The ASSIST is a commercially available infrared spectroradiometer designed for automated ground-based downwelling radiance measurements. It essentially consists of a Fourier-transform spectrometer and a radiometric calibration module housed in a field-deployable environmental enclosure. In scripted mode, the ASSIST operates on a repeating view schedule, bracketing sky views (zenith angle) with periodic calibration views (two integrated blackbodies) and recording the associated sequence of interferograms in two complementary detection channels (HgCdTe and InSb). Integrated software processes batches of interferograms in near real-time to produce absolute radiance spectra that are calibrated and corrected for instrument-specific distortions.
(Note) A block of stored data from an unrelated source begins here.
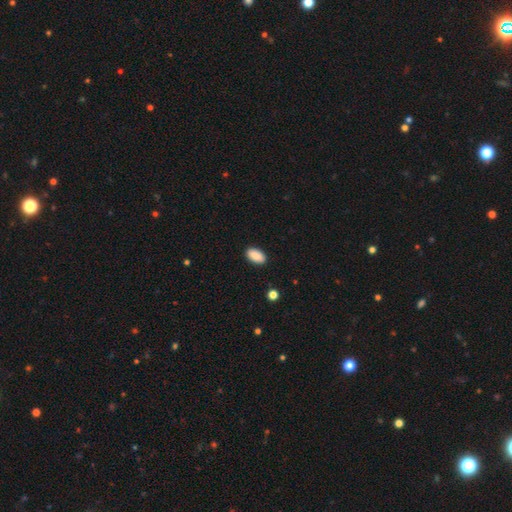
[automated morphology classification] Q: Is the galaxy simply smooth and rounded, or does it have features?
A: smooth — 90%.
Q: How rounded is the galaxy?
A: in between — 94%.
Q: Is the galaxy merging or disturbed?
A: none — 90%.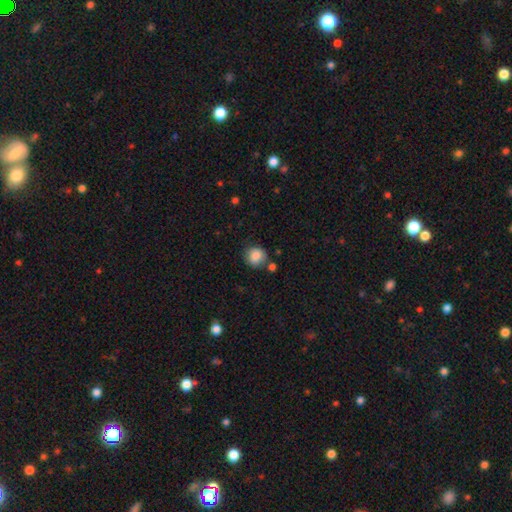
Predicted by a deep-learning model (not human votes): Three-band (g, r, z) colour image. It shows a smooth galaxy with no disk features (86%) that is round (83%). Merging: none (70%).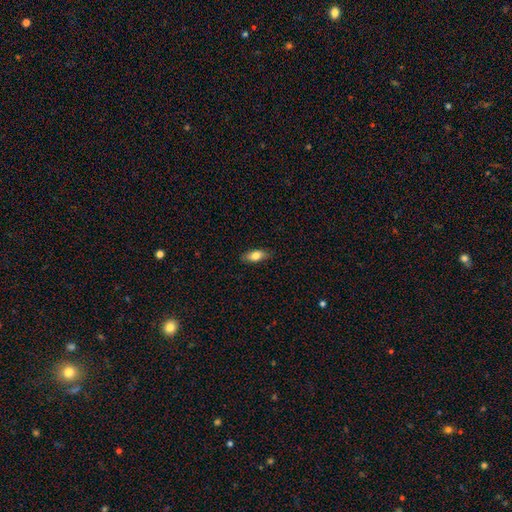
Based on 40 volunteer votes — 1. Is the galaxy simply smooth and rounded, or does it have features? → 78% smooth, 15% featured or disk, 8% star or artifact.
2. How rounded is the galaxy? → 90% in between, 10% cigar-shaped, 0% round.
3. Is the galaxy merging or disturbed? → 89% none, 8% minor disturbance, 3% major disturbance, 0% merger.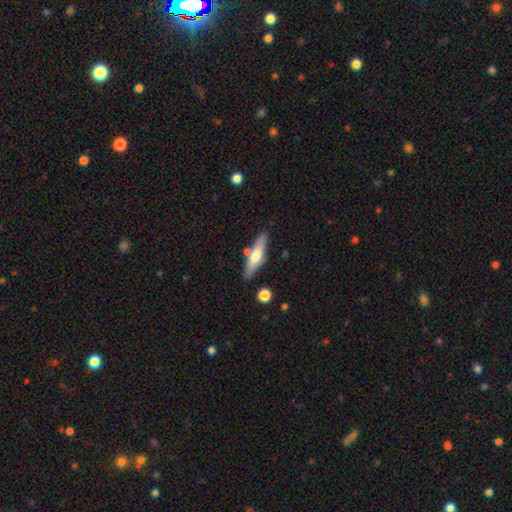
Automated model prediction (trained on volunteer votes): This is possibly a smooth galaxy (54%). How rounded: likely cigar-shaped (71%). Merging: likely none (77%).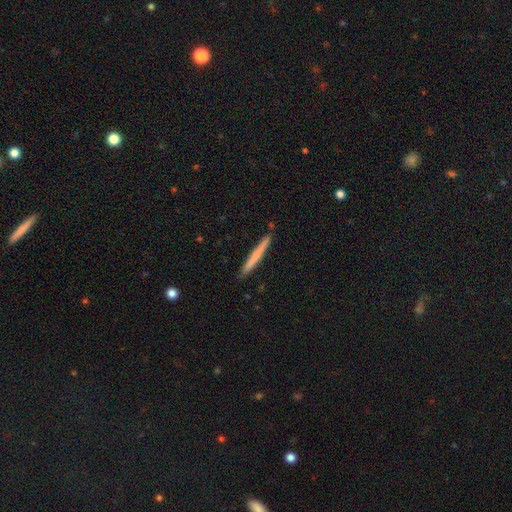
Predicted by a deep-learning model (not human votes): A smooth galaxy with no disk features (64%) that is cigar-shaped (97%).

Vote fractions:
- Smooth or featured? smooth: 64% / featured or disk: 30% / star or artifact: 5%
- How rounded? cigar-shaped: 97% / in between: 2% / round: 1%
- Merging? none: 91% / minor disturbance: 7% / merger: 1% / major disturbance: 1%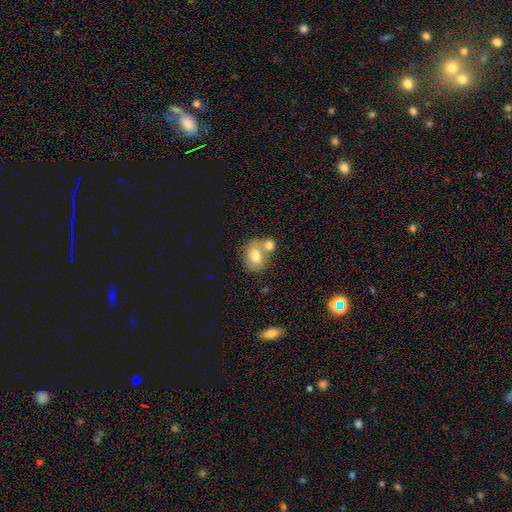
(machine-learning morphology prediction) This is likely a smooth galaxy (74%). How rounded: possibly round (50%). Merging: possibly merger (47%).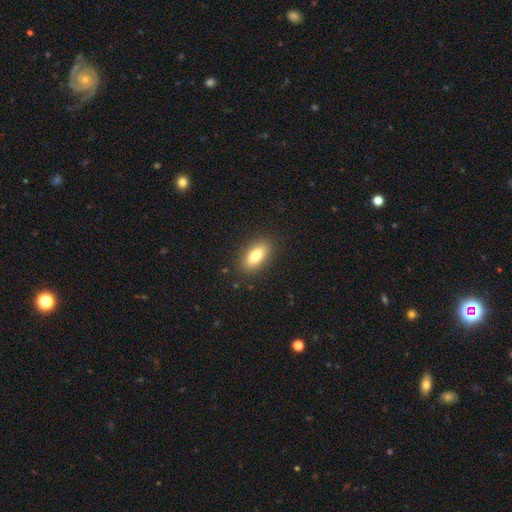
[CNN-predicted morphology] type=smooth (80%); roundness=in between (87%); merging=none (87%).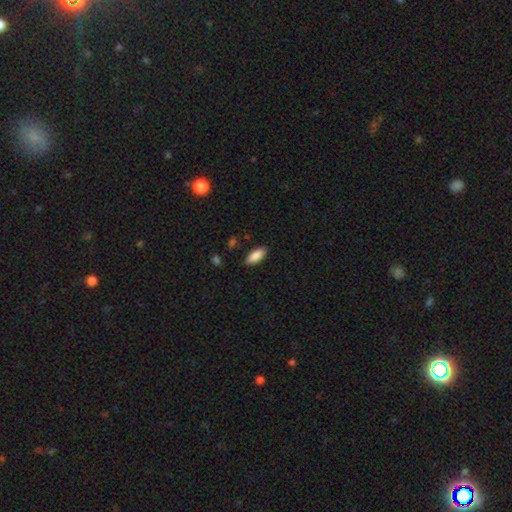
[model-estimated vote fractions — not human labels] This appears to be a smooth galaxy with no disk features (87%) that is in between round and cigar-shaped (80%). Merging: none (86%).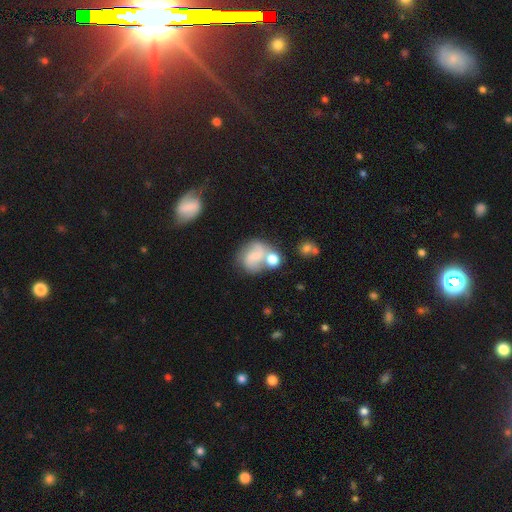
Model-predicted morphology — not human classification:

By default, the primary data output is a time series of discrete and cropped radiance spectra (13 s dwell time per processed spectrum) with a 0.5 cm⁻¹ bin spacing in the 525 to 3300 cm⁻¹ spectral range.

The ASSIST is built for continuous and unattended operation over long periods and in remote locations: in addition to its automated acquisition and processing, it automatically protects itself from precipitation and dust, its infrared detector does not require cooling with cryogens, it has an auto-restart capability, it automatically deletes the oldest raw data as it approaches disk saturation, it can maintain its radiometric performance in a variety of climates and weather conditions, its modular design facilitates maintenance and reduces the need for interventions, and it constantly logs data useful to monitor its status, track changes in the immediate environment, and diagnose potential problems remotely. For these reasons and others, a large and growing number of quality observations have been collected by field-deployed ASSIST instruments.

At the time of writing, several improvements are being considered based on feedback from end users and analyses of maintenance and service cases. On the hardware side, these include a new precipitation sensor based on optical detection and counting of falling hydrometeors, a systematic integration of an uninterruptible power supply (UPS) to the electrical interface, and better solar radiation shielding of the mast sensor to minimize solar bias. Several improvements to the routine processing are also under evaluation, for instance the correction of in-band low-responsivity bins caused by internal air absorption (Rowe et al., 2011a), better correction of the ILS associated with a chromatic and nonrectangular FOV (Desbiens et al., 2006a), pre-correction of electrical dispersion, and better estimation of the ZPD amplitude for the NLC (Lachance and Rochette, 2000).

A follow-up paper is under preparation to describe the spectro-radiometric performances of the ASSIST under different operating conditions, including an intercomparison of several co-located ASSIST units.